> [Exercise objective]
Continue the Jira comment about the two-level nested correlated subquery bug, starting right after its final line.

Given text START

[jira] [Comment Edited] (CALCITE-5716) Two level nested correlated subquery translates to incorrect ON condition

Ruben Q L (Jira) Mon, 26 Jun 2023 09:16:05 -0700


    [ 
https://issues.apache.org/jira/browse/CALCITE-5716?page=com.atlassian.jira.plugin.system.issuetabpanels:comment-tabpanel&focusedCommentId=17737204#comment-17737204
 ]


Ruben Q L edited comment on CALCITE-5716 at 6/26/23 4:15 PM:
-------------------------------------------------------------

After some discussion between [~libenchao] and myself, it was decided that, due 
to potential regression risks, CALCITE-5683 will NOT include a fix for the 
current issue (they are two separate, related problems), so I'm re-opening the 
current ticket.

The current issue could be reproduced by adding the following tests in 
sub-query.iq:
{code:sql}
select deptno from dept d1 where exists (
 select 1 from dept d2 where d2.deptno = d1.deptno and exists (
  select 1 from dept d3 where d3.dname = d1.dname));
+--------+
| DEPTNO |
+--------+
|     10 |
|     20 |
|     30 |
|     40 |
+--------+
(4 rows)

!ok

SELECT dept.deptno, (
  SELECT max(emp.empno)
  FROM emp
  WHERE empno = (SELECT max(empno) AS maxDept
                 FROM emp e2
                 WHERE e2.deptno = dept.deptno)
        AND emp.deptno = dept.deptno),
  dept.dname
FROM dept;
+--------+--------+------------+
| DEPTNO | EXPR$1 | DNAME      |
+--------+--------+------------+
|     10 |   7934 | ACCOUNTING |
|     20 |   7902 | RESEARCH   |
|     30 |   7900 | SALES      |
|     40 |        | OPERATIONS |
+--------+--------+------------+
(4 rows)

Given text END
Record set START

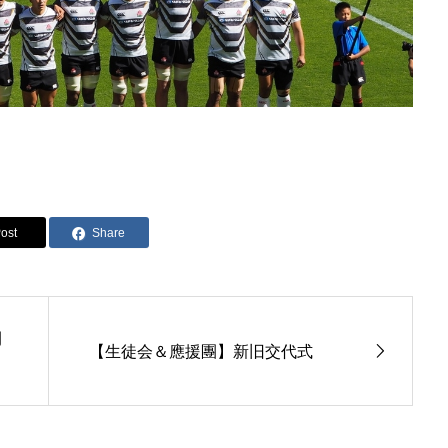
ost
Share
開
【生徒会＆應援團】新旧交代式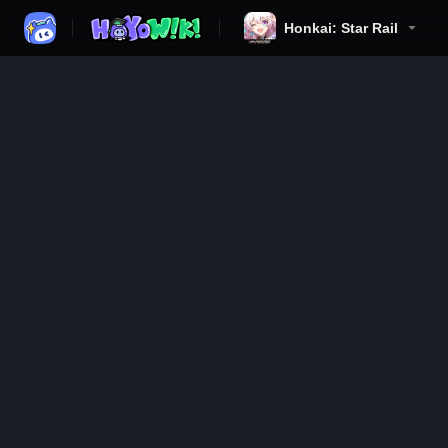
Honkai: Star Rail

Record set END

> [Answer below]
!ok
{code}

It seems the fix could simply be changing the following line in 
{{SubQueryRemoveRule#matchFilter}}:
{code:java}
if (!filterVariablesSet.isEmpty()) {
  variablesSet.retainAll(filterVariablesSet);
}
==>
variablesSet.retainAll(filterVariablesSet);
{code}

However, that could break downstream projects which may be creating Filter 
without correctly specifying their set of variables (see more info 
[here|https://github.com/apache/calcite/pull/3277#discussion_r1240592799] and 
[here|https://github.com/apache/calcite/pull/3193#discussion_r1204993079]); so 
for the moment (given the limited time before 1.35RC) we decided to NOT apply 
it. This needs further discussion.


was (Author: rubenql):
After some discussion between [~libenchao] and myself, it was decided that, due 
to potential regression risks, CALCITE-5683 will NOT include a fix for the 
current issue (they are two separate, related problems), so I'm re-opening the 
current ticket.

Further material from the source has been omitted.